CHAPEL HILL, N.C. – A Chapel Hill company developing a new once-daily oral medicine to treat type 2 diabetes has reached across the Atlantic for a way to deliver its drug to the colon.

BioKier has received early funding and other help from the North Carolina Biotechnology Center in its quest to develop a drug that mimics the anti-diabetes effect of bariatric weight-loss surgery – without the physical trauma and cost of surgery.
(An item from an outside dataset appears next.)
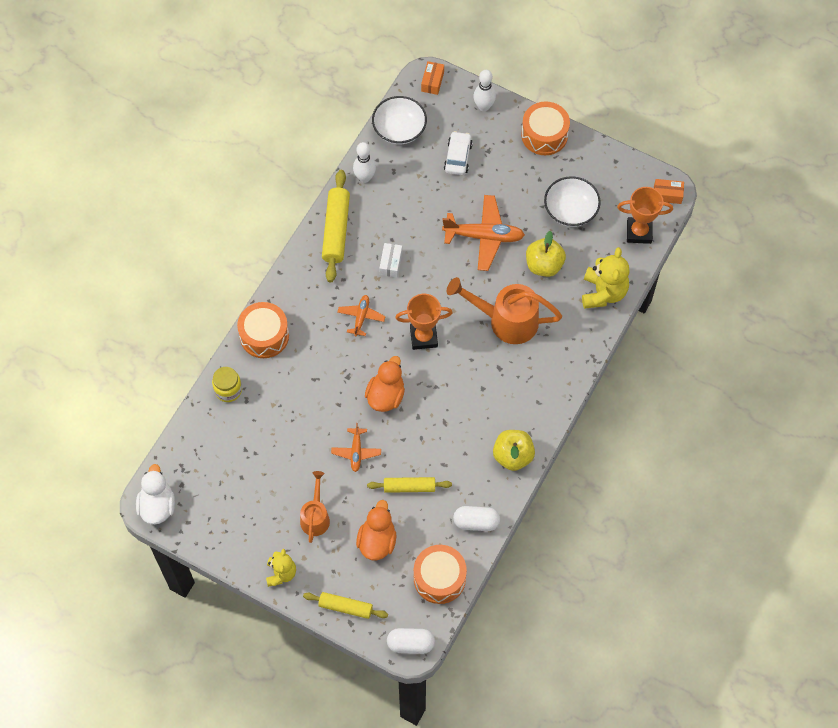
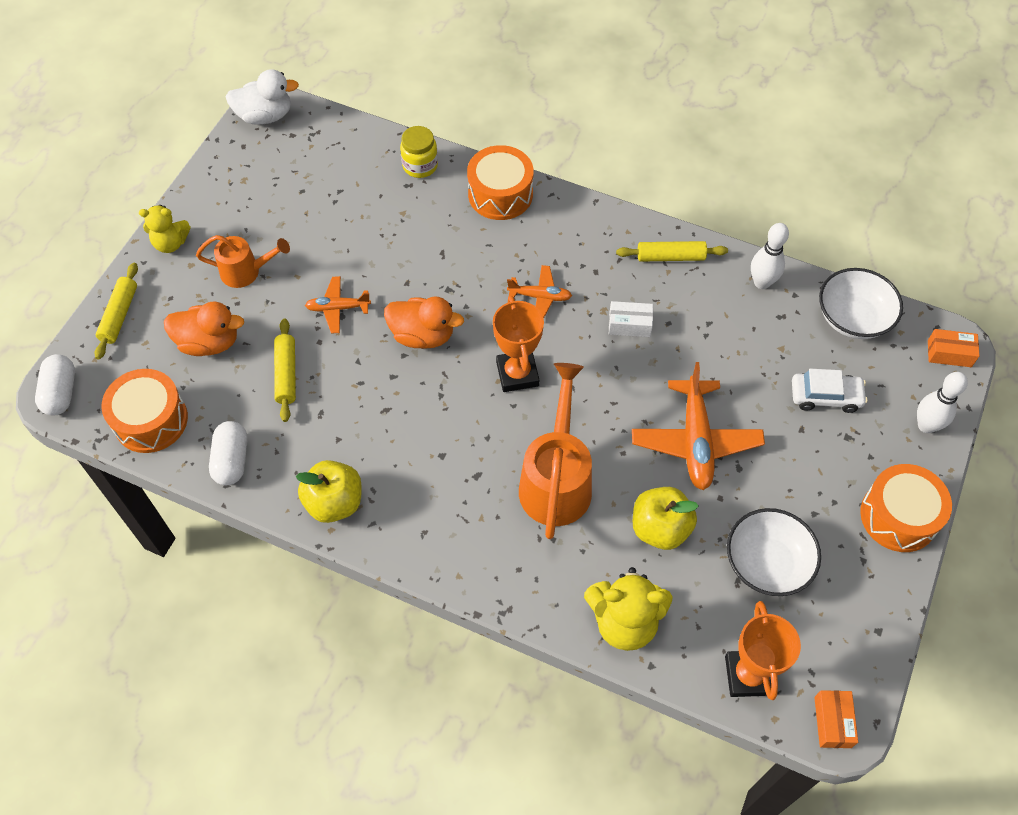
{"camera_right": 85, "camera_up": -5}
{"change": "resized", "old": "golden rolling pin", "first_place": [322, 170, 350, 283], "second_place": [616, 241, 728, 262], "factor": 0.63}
BioKier CEO George Szewczyk says his young company has entered into an exclusive license agreement with UCL Business PLC (UCLB), an affiliate of Britain’s University College London. The deal gives BioKier access to a proprietary colon delivery technology with the trade name of Phloral, developed by researchers at the UCL School of Pharmacy.

BioKier will use the Phloral as part of the formulation for its type 2 diabetes drug, code named BKR-013.

Phloral enables the BioKier drug to escape destruction by gastric juices in the stomach and intestines, but slowly deliver the therapy to the colon, where it’s needed.

NCBiotech awarded BioKier two separate $250,000 loans, one in 2010 and the other in 2013, and the firm has subsequently landed a $1.7 million funding package from Broadview Ventures and the American Heart Association’s Science & Technology Accelerator Program. NCBiotech helped bring that venture philanthropy package together, as well.

“Diabetes is a rapidly growing social and economic health problem,” said Szewczyk. “It is also associated with several co-morbidities including cardiovascular disease. BioKier’s novel anti-diabetes drug is designed to capture the anti-diabetes effects seen in gastric bypass surgery by delivering a gut hormone – secretagogue – to the colon. The UCL Phloral coating, which allows for targeted delivery of pharmaceutical ingredients to the colon, is essential for the development of this drug.”

Bill Lindsay, Senior Business Manager for UCLB, said his organization is “excited to be working with BioKier toward a safe and effective diabetes treatment.”

After bringing BKR-013 to the market, BioKier plans to pursue its possible use in battling obesity.